Start of Block
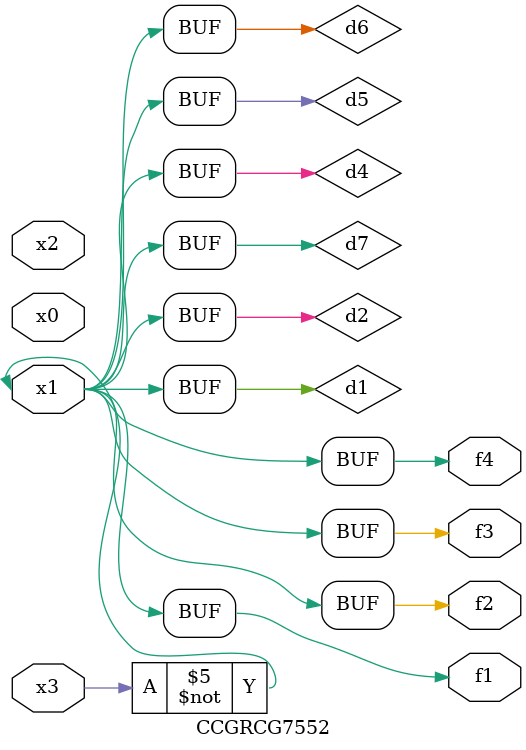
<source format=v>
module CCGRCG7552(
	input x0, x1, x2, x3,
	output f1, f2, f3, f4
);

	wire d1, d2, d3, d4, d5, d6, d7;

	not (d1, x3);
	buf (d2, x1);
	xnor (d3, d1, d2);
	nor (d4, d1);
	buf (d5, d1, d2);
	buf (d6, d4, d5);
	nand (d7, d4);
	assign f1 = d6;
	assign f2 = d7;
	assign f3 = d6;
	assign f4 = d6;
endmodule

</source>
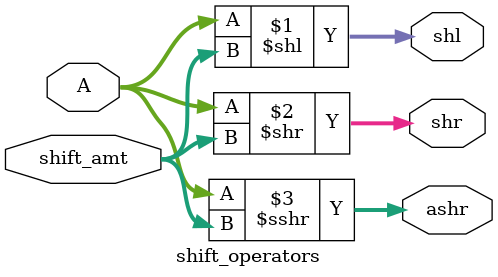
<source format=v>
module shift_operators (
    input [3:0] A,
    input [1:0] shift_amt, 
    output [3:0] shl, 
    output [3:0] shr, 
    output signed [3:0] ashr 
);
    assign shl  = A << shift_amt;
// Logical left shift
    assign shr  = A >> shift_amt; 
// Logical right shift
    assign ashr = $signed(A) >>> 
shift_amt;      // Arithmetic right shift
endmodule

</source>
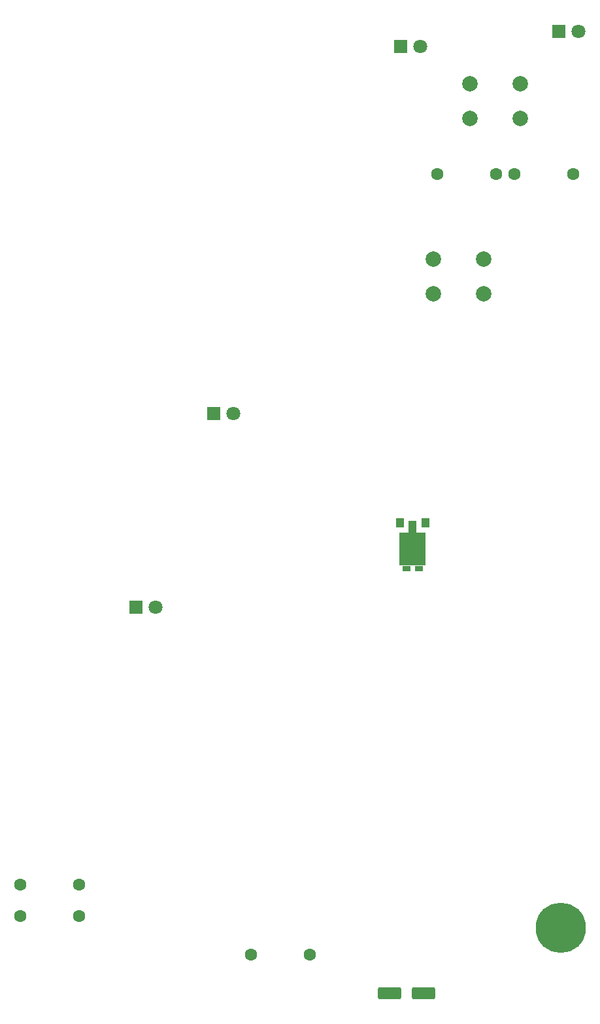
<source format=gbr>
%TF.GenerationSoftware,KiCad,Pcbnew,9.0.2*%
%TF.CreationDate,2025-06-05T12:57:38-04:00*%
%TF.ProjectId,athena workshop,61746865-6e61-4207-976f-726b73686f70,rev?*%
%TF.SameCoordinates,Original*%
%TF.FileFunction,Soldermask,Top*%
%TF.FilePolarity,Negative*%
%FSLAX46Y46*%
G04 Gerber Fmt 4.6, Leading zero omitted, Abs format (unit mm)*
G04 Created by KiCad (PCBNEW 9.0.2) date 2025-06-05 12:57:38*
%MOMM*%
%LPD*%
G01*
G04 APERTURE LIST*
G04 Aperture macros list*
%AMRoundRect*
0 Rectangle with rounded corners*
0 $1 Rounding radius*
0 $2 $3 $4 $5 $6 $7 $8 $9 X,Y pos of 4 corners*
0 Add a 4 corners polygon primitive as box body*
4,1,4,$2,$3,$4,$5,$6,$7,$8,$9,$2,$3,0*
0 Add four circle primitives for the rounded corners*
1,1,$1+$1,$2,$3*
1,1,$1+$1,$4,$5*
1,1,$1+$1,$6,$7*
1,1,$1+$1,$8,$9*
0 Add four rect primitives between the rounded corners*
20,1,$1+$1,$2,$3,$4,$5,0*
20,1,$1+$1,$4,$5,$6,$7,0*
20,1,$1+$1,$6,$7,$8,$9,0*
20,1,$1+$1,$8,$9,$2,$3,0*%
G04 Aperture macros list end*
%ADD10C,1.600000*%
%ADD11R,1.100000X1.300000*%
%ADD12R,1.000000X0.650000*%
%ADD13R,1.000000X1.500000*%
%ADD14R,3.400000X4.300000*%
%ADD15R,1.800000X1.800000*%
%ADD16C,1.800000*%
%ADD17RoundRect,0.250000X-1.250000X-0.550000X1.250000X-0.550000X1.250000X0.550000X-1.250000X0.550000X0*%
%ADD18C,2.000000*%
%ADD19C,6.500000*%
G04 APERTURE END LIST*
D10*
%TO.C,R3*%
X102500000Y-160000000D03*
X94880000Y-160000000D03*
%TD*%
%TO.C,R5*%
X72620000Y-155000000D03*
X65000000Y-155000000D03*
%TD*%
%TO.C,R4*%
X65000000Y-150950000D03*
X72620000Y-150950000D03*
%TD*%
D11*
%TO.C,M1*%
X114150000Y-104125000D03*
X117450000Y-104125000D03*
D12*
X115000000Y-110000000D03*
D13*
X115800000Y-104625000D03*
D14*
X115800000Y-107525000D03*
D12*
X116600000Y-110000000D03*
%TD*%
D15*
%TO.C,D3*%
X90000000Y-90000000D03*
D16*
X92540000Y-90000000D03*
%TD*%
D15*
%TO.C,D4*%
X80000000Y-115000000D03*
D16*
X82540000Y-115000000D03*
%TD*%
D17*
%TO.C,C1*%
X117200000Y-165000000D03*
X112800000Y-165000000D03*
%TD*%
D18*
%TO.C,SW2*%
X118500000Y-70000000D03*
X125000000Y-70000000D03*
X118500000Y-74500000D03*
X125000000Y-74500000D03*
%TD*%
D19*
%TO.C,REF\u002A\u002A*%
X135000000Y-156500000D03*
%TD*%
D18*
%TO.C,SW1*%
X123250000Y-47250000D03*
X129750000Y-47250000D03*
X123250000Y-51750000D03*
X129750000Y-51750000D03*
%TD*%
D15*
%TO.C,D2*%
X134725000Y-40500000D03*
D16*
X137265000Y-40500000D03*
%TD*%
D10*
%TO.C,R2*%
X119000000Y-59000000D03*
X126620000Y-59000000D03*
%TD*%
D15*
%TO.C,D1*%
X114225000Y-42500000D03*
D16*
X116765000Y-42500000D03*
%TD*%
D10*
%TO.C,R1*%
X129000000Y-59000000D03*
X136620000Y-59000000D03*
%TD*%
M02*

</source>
End of Block
* About this exercise:
Identify every line above with the string "output" in it. Copy those lines.

* Response for this exercise:
	output f1, f2, f3, f4
    output [3:0] shl, 
    output [3:0] shr, 
    output signed [3:0] ashr 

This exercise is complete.